> [REQUIRED WORK] Leaving out every picture, copy the lines of the material below exactly, from the line containing "right shoulder: (184, 143)" through the line containing "right elbow: (203, 97)".

> [PROVIDED DATA]
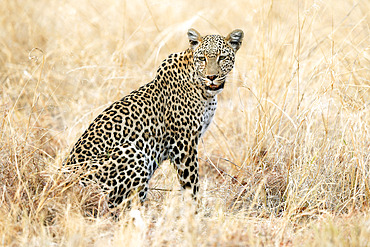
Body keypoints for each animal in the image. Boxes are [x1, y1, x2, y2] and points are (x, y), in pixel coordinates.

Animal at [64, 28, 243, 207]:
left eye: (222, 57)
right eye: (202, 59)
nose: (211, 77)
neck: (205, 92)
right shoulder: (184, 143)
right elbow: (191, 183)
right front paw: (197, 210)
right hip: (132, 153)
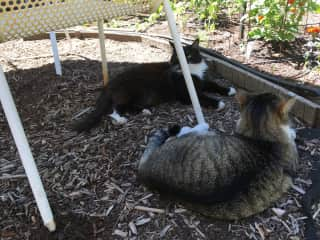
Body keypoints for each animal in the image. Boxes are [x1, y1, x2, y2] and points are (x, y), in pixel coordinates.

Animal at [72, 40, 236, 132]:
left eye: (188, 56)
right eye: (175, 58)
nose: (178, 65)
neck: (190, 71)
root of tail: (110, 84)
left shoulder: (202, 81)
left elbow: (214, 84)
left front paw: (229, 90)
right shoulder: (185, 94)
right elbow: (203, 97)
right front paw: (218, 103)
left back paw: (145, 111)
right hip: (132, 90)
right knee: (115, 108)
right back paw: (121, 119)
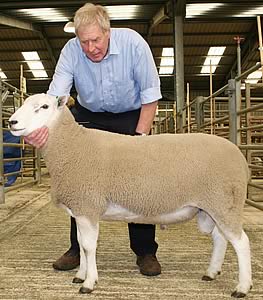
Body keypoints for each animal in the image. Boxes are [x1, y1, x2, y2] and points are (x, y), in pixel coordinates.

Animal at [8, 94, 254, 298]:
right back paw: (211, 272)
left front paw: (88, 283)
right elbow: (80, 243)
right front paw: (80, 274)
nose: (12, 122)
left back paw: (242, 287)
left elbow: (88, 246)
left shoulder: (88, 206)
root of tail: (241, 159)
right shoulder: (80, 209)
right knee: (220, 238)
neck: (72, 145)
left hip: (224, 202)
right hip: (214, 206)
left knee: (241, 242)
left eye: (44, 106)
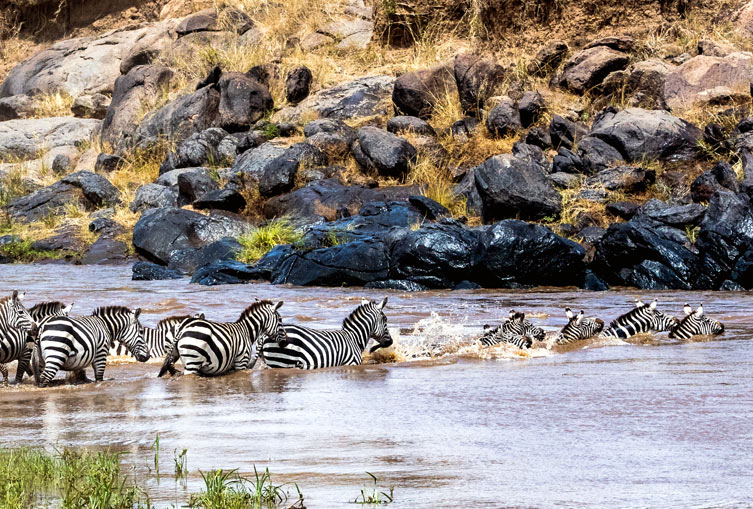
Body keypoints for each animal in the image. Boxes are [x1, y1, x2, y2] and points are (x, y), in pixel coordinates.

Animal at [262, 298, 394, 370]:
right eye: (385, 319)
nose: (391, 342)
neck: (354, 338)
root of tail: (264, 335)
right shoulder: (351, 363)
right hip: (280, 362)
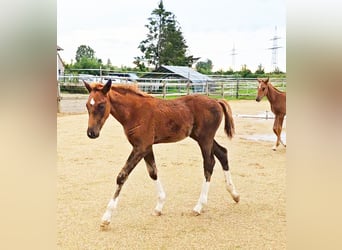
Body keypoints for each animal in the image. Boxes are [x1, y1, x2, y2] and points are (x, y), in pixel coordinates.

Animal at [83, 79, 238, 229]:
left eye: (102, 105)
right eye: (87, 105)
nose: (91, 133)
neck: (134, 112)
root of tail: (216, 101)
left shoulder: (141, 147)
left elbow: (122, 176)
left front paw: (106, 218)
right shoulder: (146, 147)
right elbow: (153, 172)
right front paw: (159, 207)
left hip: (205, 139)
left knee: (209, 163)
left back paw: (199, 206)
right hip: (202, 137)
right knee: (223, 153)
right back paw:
==
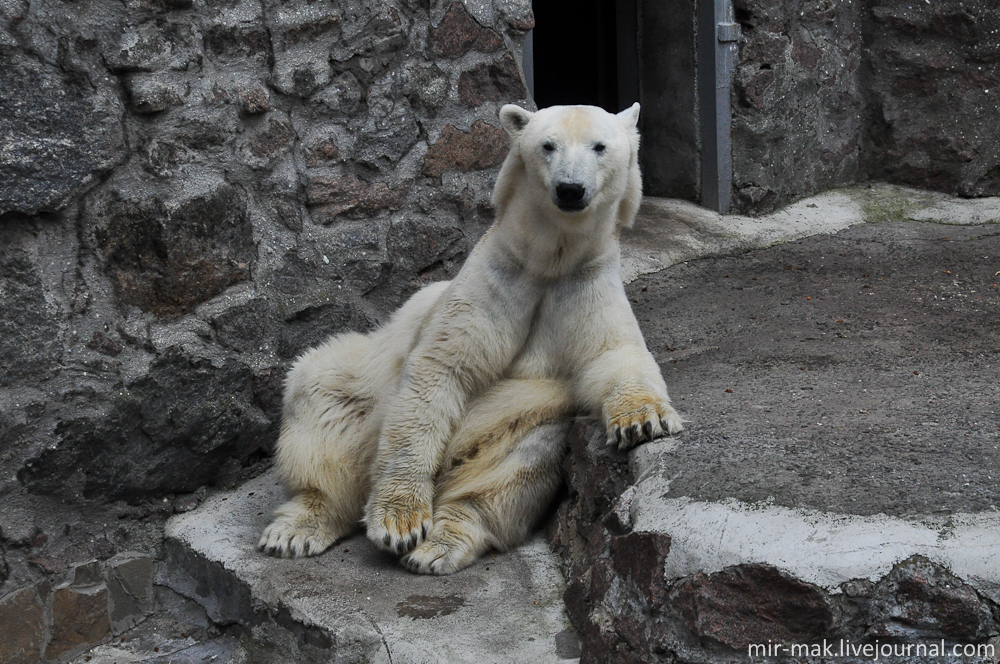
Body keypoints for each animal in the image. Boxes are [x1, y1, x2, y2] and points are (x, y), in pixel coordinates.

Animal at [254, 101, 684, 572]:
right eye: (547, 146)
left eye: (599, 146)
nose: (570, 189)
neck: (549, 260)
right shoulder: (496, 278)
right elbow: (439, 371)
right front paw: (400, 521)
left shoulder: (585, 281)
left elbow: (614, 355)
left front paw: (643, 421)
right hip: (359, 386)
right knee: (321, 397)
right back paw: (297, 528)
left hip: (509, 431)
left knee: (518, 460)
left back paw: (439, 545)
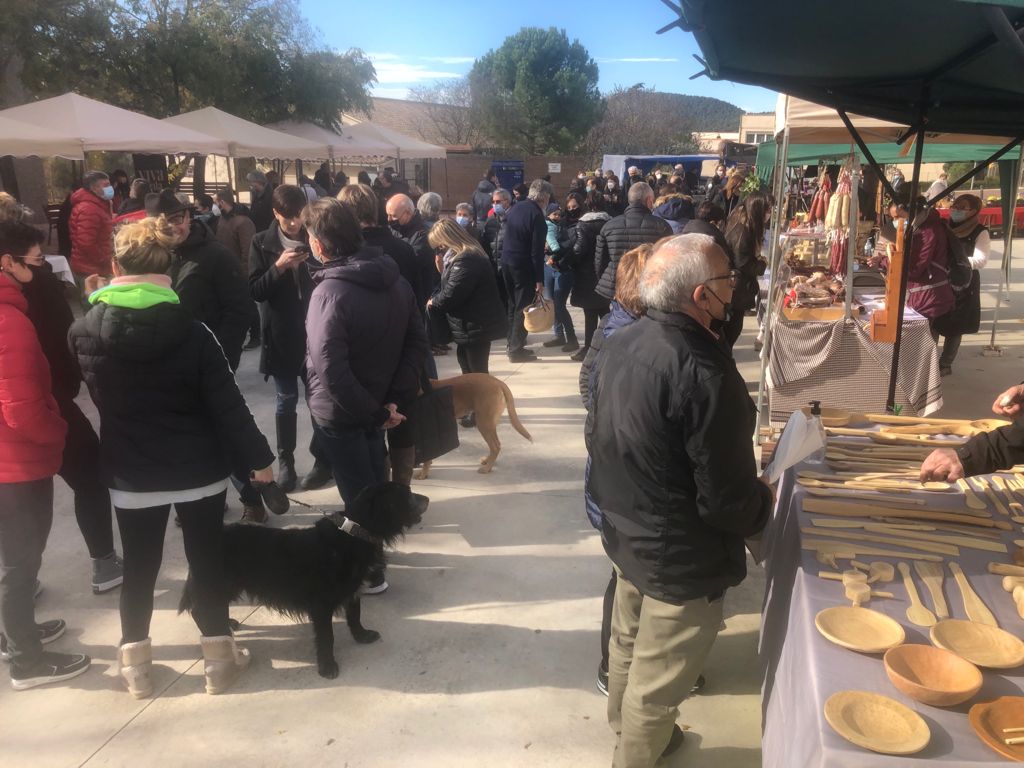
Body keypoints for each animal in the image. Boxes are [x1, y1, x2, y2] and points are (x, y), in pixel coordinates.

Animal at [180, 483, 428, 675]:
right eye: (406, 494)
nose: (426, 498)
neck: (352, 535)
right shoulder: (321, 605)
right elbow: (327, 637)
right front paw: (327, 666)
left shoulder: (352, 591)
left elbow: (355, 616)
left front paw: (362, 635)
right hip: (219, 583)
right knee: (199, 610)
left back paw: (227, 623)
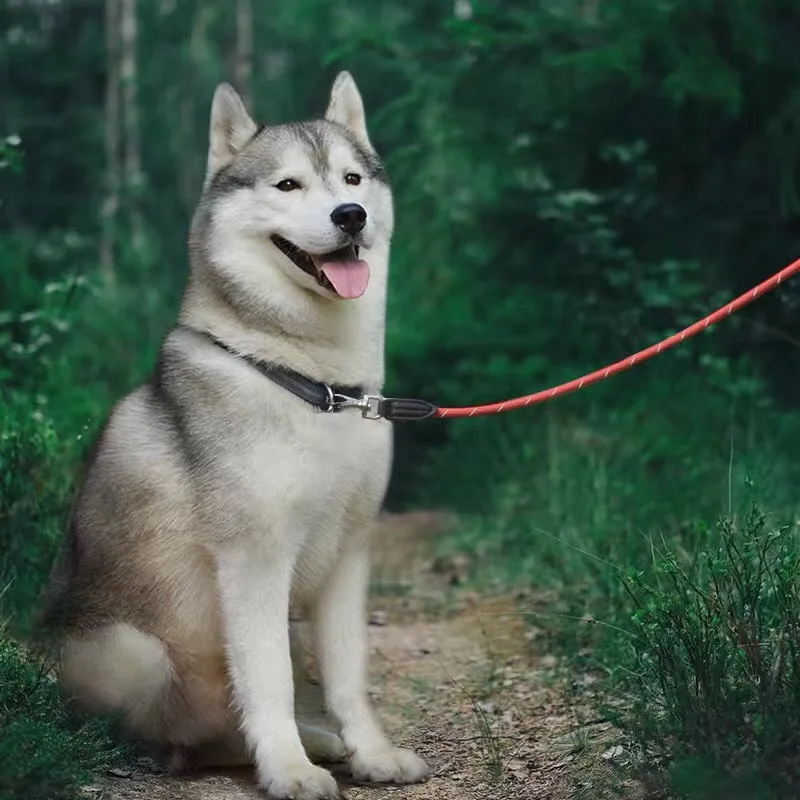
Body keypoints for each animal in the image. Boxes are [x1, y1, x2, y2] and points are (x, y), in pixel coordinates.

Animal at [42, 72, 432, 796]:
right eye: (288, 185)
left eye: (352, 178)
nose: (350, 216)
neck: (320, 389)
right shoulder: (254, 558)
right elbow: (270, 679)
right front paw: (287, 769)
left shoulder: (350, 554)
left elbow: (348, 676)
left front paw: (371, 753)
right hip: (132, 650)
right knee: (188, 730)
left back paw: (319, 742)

> [TASK RESPONSE]
right shoulder: (184, 143)
right elbow: (191, 183)
right front paw: (197, 210)
right hip: (132, 153)
Body keypoints for each animal in the image. Boxes are [x1, y1, x2, y2] and points are (x, y), in pixel coordinates.

Animal at [72, 40, 236, 132]:
left eye: (188, 56)
right eye: (175, 58)
nose: (178, 65)
neck: (190, 71)
root of tail: (110, 84)
left shoulder: (202, 81)
left elbow: (214, 84)
left front paw: (229, 90)
right shoulder: (185, 94)
right elbow: (203, 97)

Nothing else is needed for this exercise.